▸ Exercise inputs:
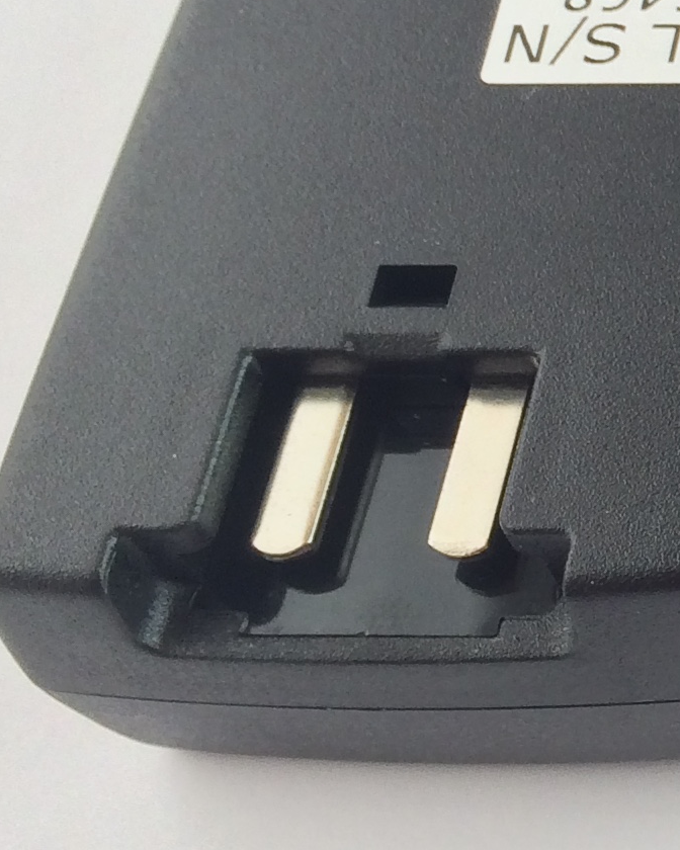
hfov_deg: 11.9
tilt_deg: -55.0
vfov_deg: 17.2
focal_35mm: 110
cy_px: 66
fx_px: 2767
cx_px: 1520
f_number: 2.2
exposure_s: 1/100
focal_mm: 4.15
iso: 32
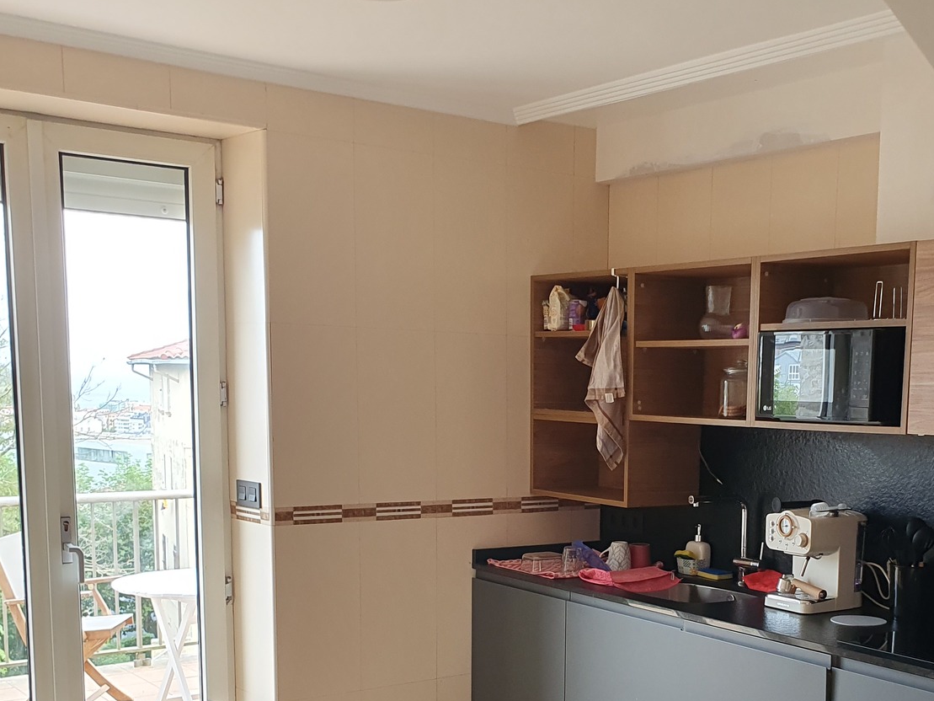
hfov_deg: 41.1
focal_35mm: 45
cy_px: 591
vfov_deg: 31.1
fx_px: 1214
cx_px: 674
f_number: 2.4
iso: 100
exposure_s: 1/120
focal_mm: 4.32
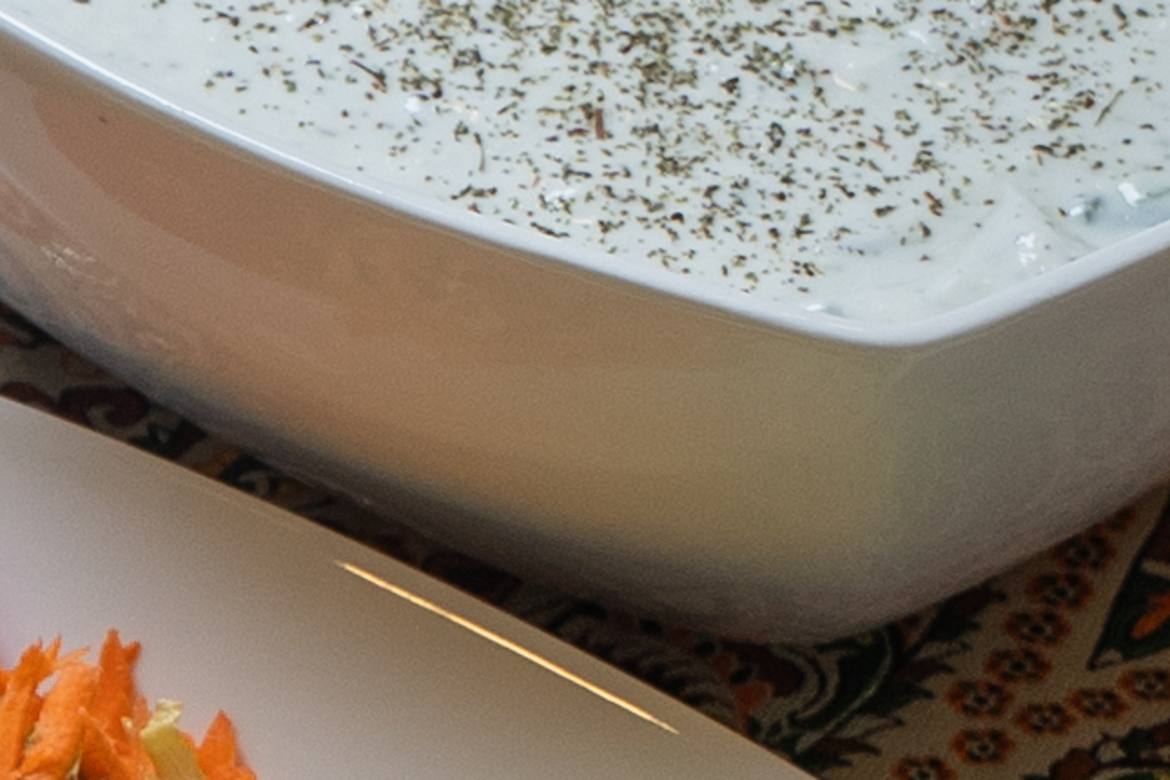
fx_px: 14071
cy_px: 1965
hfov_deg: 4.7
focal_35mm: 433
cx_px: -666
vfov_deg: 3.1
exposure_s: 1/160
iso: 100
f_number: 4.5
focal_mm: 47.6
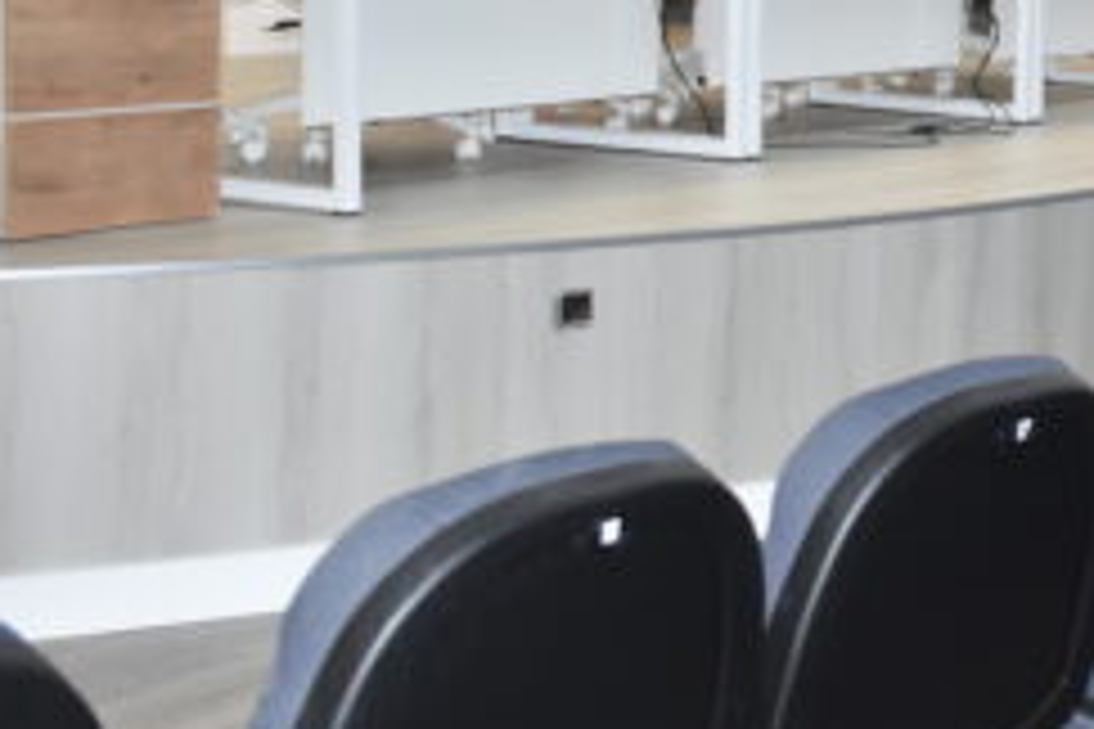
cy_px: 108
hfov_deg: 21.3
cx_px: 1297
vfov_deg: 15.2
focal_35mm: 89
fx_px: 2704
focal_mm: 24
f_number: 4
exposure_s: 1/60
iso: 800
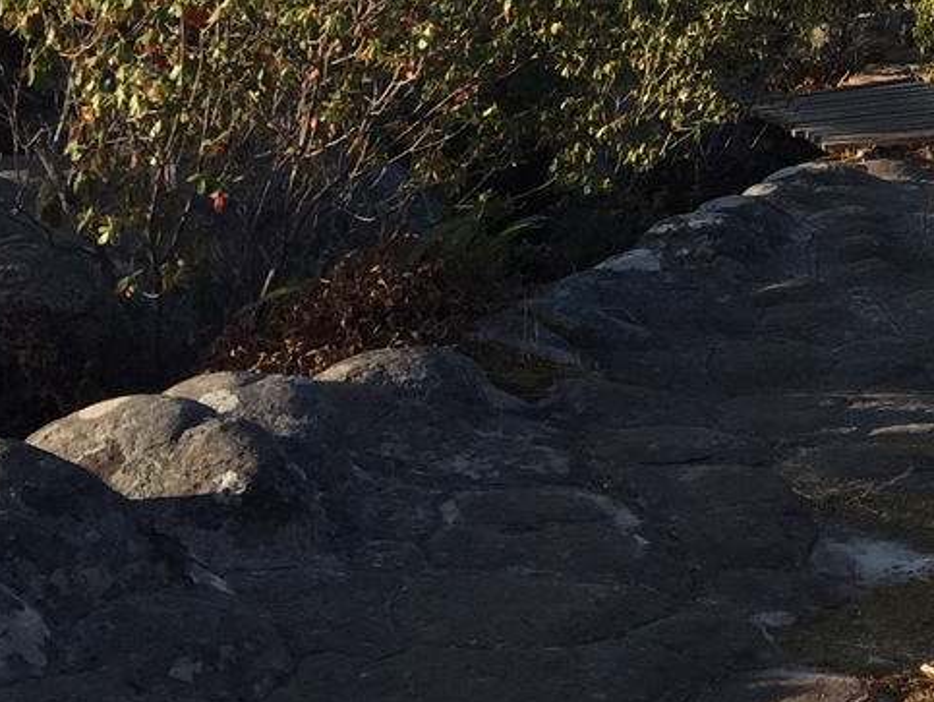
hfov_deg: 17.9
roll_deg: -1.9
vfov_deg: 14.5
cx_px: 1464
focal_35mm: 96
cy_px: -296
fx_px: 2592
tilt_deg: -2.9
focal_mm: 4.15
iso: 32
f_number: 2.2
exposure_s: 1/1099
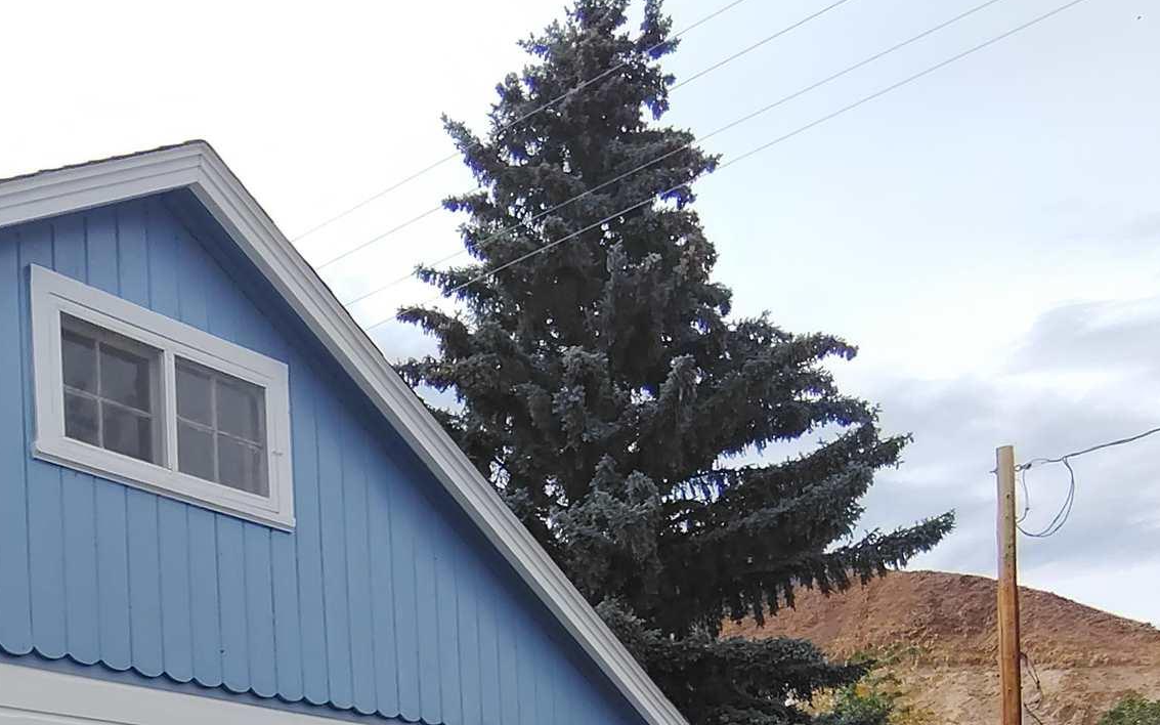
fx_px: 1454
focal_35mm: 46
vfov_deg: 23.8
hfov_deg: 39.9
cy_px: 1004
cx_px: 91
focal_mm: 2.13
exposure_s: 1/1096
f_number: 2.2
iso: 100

▸ Work required:
In the listing above, find the line containing "exposure_s: 1/120" and the line containing "hfov_deg: 39.9". Reproduce those lines and all between them exactly, with no pictures and nothing more.

▸ Exercise answer:
exposure_s: 1/120
focal_mm: 4.32
fx_px: 14071
cy_px: 1965
hfov_deg: 4.7
focal_35mm: 433
cx_px: -666
vfov_deg: 3.1
exposure_s: 1/160
iso: 100
f_number: 4.5
focal_mm: 47.6
cy_px: 108
hfov_deg: 21.3
cx_px: 1297
vfov_deg: 15.2
focal_35mm: 89
fx_px: 2704
focal_mm: 24
f_number: 4
exposure_s: 1/60
iso: 800
hfov_deg: 17.9
roll_deg: -1.9
vfov_deg: 14.5
cx_px: 1464
focal_35mm: 96
cy_px: -296
fx_px: 2592
tilt_deg: -2.9
focal_mm: 4.15
iso: 32
f_number: 2.2
exposure_s: 1/1099
fx_px: 1454
focal_35mm: 46
vfov_deg: 23.8
hfov_deg: 39.9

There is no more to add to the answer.